##### ENTRIES PROVIDED

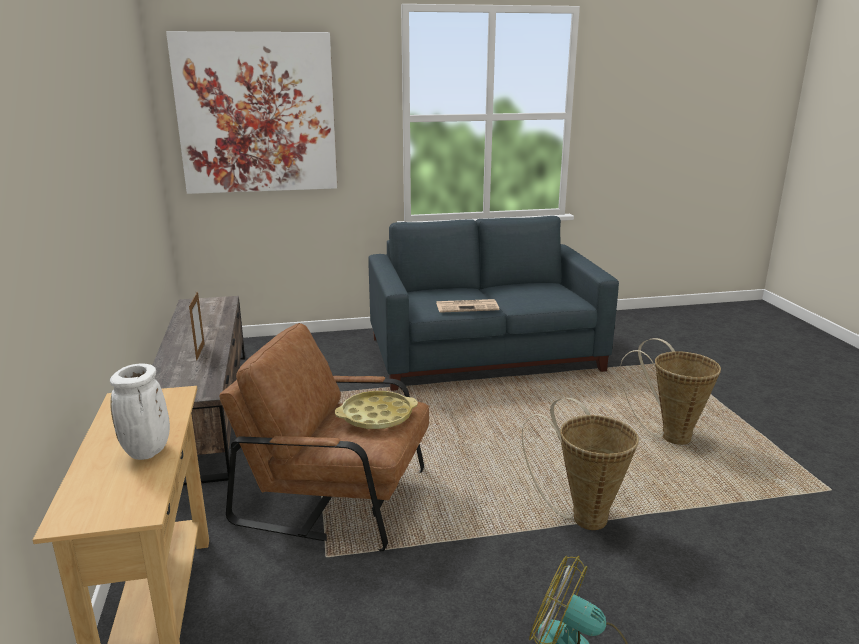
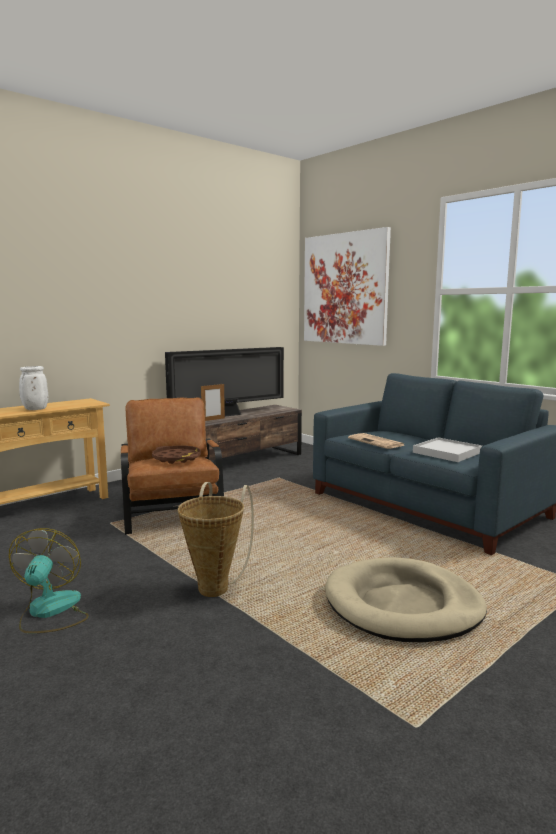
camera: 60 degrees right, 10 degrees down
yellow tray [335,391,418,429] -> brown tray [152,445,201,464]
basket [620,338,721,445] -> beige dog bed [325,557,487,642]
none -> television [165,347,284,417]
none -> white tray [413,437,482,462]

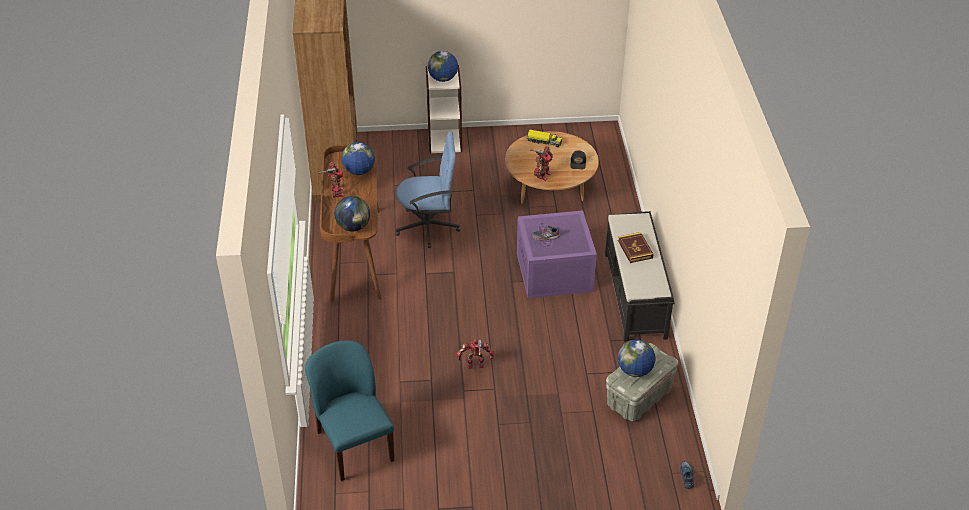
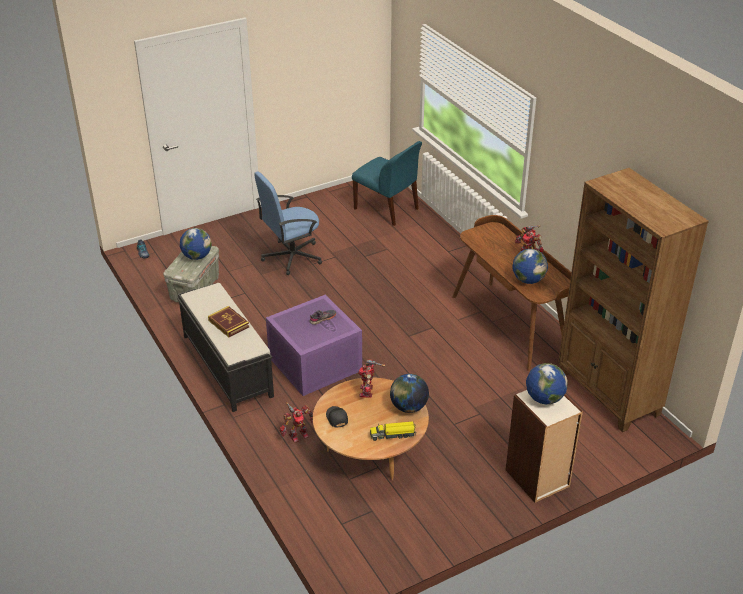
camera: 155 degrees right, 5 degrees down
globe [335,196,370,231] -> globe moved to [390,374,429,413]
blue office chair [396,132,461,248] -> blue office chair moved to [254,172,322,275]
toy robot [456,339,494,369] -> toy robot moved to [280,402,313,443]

##########
##### ENTRIES PROVIDED

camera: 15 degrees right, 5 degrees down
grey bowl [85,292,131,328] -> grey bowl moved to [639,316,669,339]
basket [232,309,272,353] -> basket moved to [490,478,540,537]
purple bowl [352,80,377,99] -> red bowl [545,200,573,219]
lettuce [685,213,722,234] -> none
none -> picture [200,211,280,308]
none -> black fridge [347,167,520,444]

##########

### [WHAT TO WORK ON]
Isolate the lines above that contain the word "bowl" and copy them.

### [ANSWER AREA]
grey bowl [85,292,131,328] -> grey bowl moved to [639,316,669,339]
purple bowl [352,80,377,99] -> red bowl [545,200,573,219]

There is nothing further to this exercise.